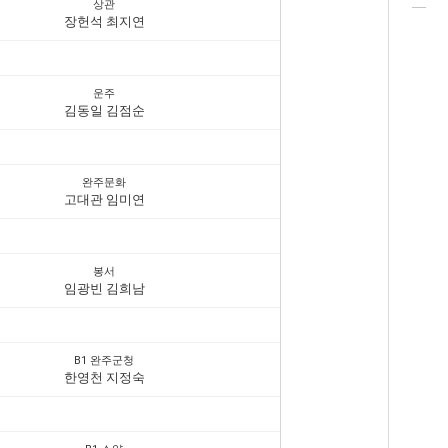
상관
장헌석 최지연
운주
김동일 김점순
완주문화
고대관 임미연
봉서
임광빈 김희남
B1 완주군청
한영천 지정숙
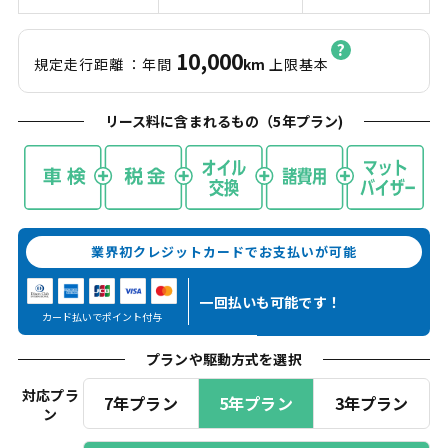
10,000
規定走行距離
：年間
km
上限基本
リース料に含まれるもの（
5
年プラン)
業界初クレジットカードでお支払いが可能
一回払いも
可能です！
カード払いでポイント付与
プランや駆動方式を選択
対応プラ
7年プラン
5年プラン
3年プラン
ン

┄┄┄┄┄┄

**What the exercise asks:**
Please reproduce the text of all the records above word for word, leaving the pictures out of your answer.

**Solution to this task:**
상관
장헌석 최지연
운주
김동일 김점순
완주문화
고대관 임미연
봉서
임광빈 김희남
B1 완주군청
한영천 지정숙
10,000
規定走行距離
：年間
km
上限基本
リース料に含まれるもの（
5
年プラン)
業界初クレジットカードでお支払いが可能
一回払いも
可能です！
カード払いでポイント付与
プランや駆動方式を選択
対応プラ
7年プラン
5年プラン
3年プラン
ン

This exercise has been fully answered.